Y esto plantea otro problema sobre las formas de entender la
“cultura”. En principio debería de haber muchas y todas ellas parecerían
legítimas. Se ha hablado de la “cultura del haschisch” o de la “cultura del
rock” o incluso de la “contracultura” que quizás sea el término genérico más
adecuado para definir un régimen de oposiciones: “cultura” es todo lo que abre nuevos caminos al espíritu, lo expande,
le facilita la comprensión de los procesos humanos, refuerza la conciencia de
sí mismo del ser humano; mientras que “contra-cultura” sería todo aquello que,
lejos de expandir, empobrece, reduce, asfixia, desorienta y le va privando de
su sentido de la presencia (de la sensación y de la certidumbre de estar “aquí
y ahora”), convirtiéndolo en la práctica en un sonámbulo que deambula por la
vida por pura inercia. O, simplemente, sometido a sus instintos: es bueno
que la parte “biológica” del ser humano tenga “instintos” para ahorrar
reacciones cerebrales y generar comportamientos acordes con la supervivencia,
la reproducción y el territorio… pero estos “instintos” son “humanos” solo en
la medida en que están rectificados y encarrilados por la “Cultura”.
Aún puede haber algo peor: cuando un sistema perverso, resta
en primer lugar, cualquier posibilidad al desarrollo de una “Cultura expansiva”
para el ser humano: es la época del relativismo para el que cualquier forma de “cultura”

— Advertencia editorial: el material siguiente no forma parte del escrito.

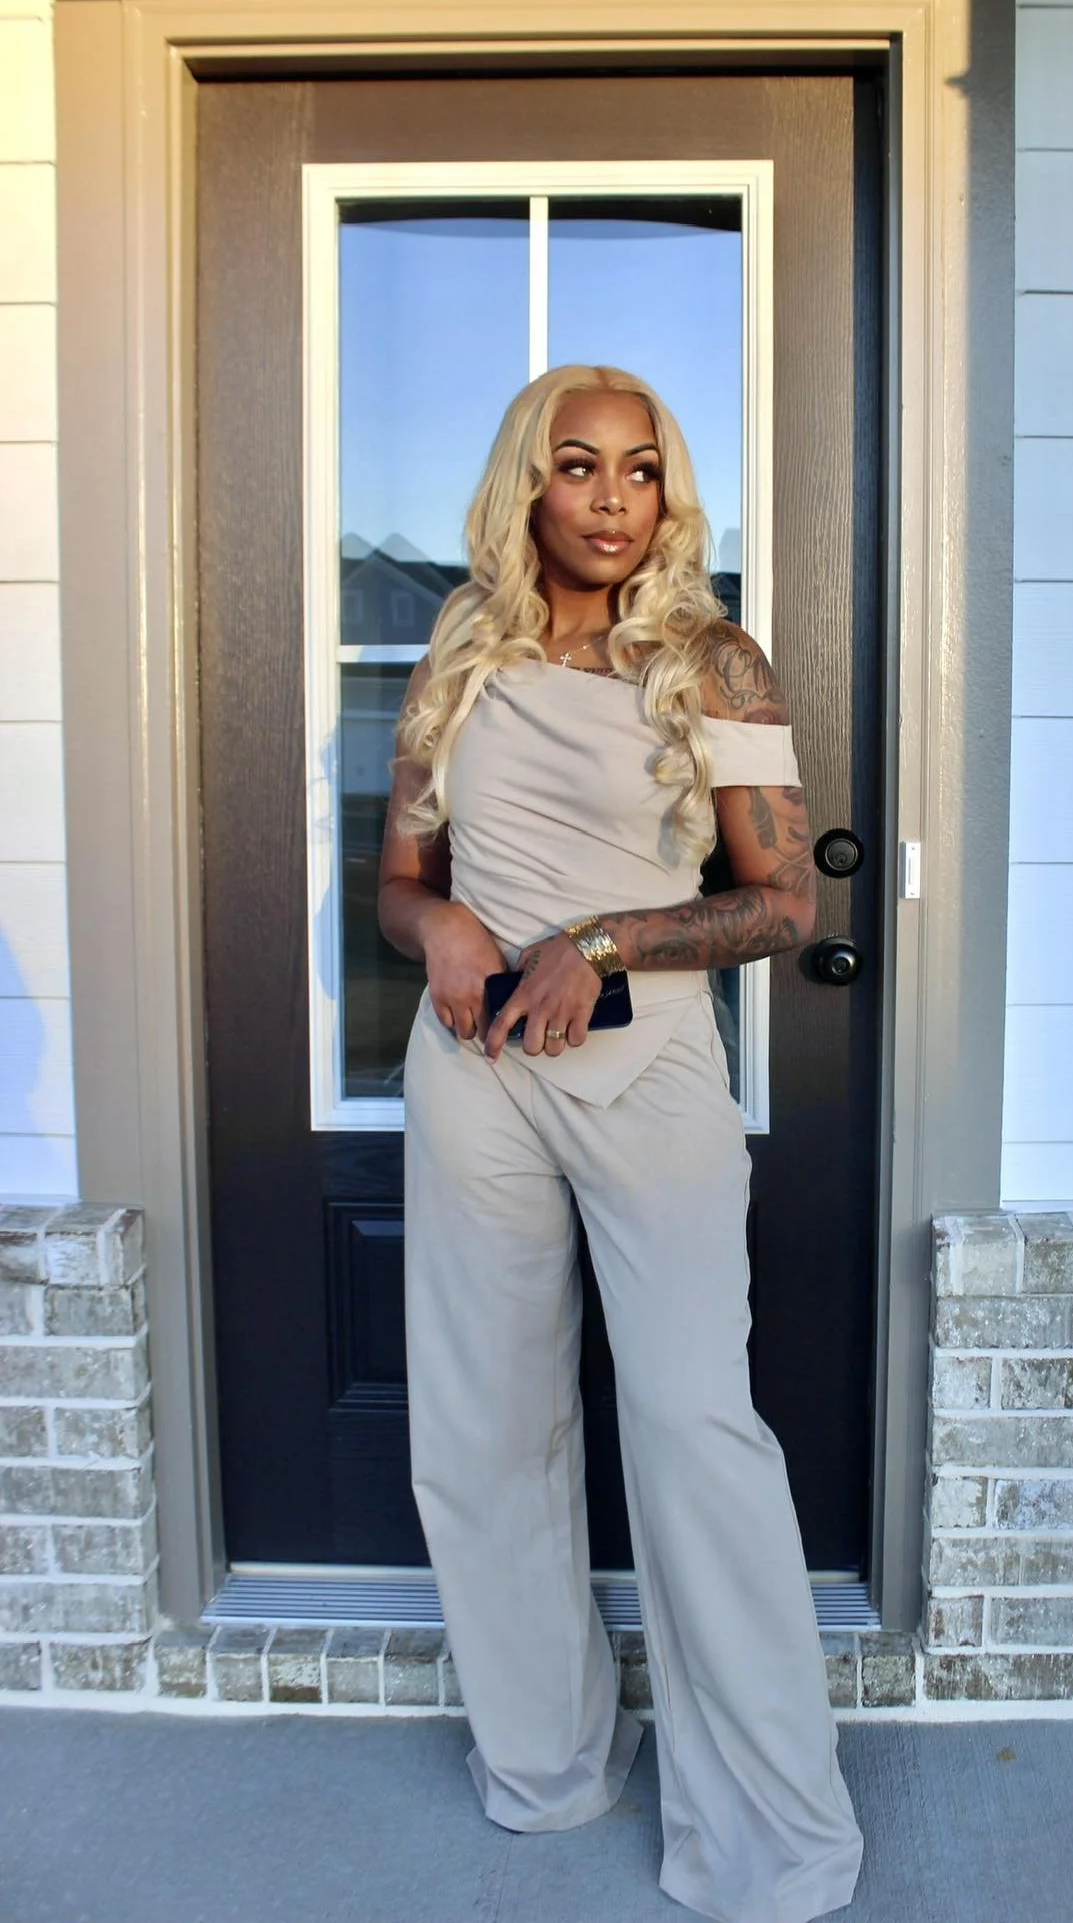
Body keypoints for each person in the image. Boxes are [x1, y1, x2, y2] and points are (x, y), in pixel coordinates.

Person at [377, 363, 864, 1923]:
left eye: (639, 470)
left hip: (645, 1073)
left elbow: (785, 904)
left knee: (693, 1435)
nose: (607, 497)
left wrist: (598, 932)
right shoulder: (460, 654)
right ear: (528, 482)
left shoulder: (711, 663)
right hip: (473, 1071)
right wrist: (437, 919)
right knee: (484, 1432)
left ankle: (771, 1840)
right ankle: (547, 1765)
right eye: (576, 465)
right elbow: (396, 879)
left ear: (667, 493)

es buena: leer a los clásicos y meditar sobre ellos sería tan provechoso y
estaría al mismo nivel que el noble arte de liarse un canuto y quedarse
empanado. Y a esa primera fase de “aculturización”
se une otra que es la de castración de los instintos: cualquier mamífero tiene
instinto territorial (necesita una zona que considere suya y en la que se mueva
en exclusiva), tiene instinto de reproducción (además del placer que genera la sexualidad,
garantiza la supervivencia de la especie), tiene instinto de agresividad (que
le garantiza la supervivencia personal y la respuesta contra desafíos que ponen
en peligro a su familia, a su especie o a sí mismo)… Pues bien, en el momento actual,
el ser humano, gracias a las “ideologías de género”, gracias a las últimas
consecuencias del “humanismo” (pacifismo, antimilitarismo, igualitarismo, etc)
está experimentando una época de castración y adormecimiento de los instintos.
Diariamente vemos a nuestros vecinos y en nuestro entorno a gentes que no
reaccionan ante problemas que comprometen la supervivencia de lo humano y que
parecen no entender ninguno de los instintos que acompañan a todo lo que es “biológico”.
En drama de nuestro
tiempo es que se ha perdido, no solamente el sentido de lo que es “la verdadera
cultura”, sino también se ha renunciado a los “instintos biológicos” que
garantizarían la supervivencia de lo humano. De ahí que la humanidad del
siglo XXI ya no pueda estar regida por el humanismo iniciado en el siglo XV. Pero
cuando se trata de superar esta orientación aparecen dos fenómenos: el post-humanismo y el trans-humanismo.
Es decir, lo que sucederá al humanismo como concepción del mundo, o bien lo que
tratará de redimensionar a lo humano. Dicho de otra manera: el humanismo puede ser superado “por arriba”
o “por abajo”, hacia formas superiores de pensamiento y organización o bien
hacia formas inferiores. La polémica del siglo XXI será entre ambas
posiciones y de lo que me quejo es de que cada vez, los centros de la “intelligentsia” globalizada hablen más
y más de “trans-humanismo”, pero nada de post-humanismo.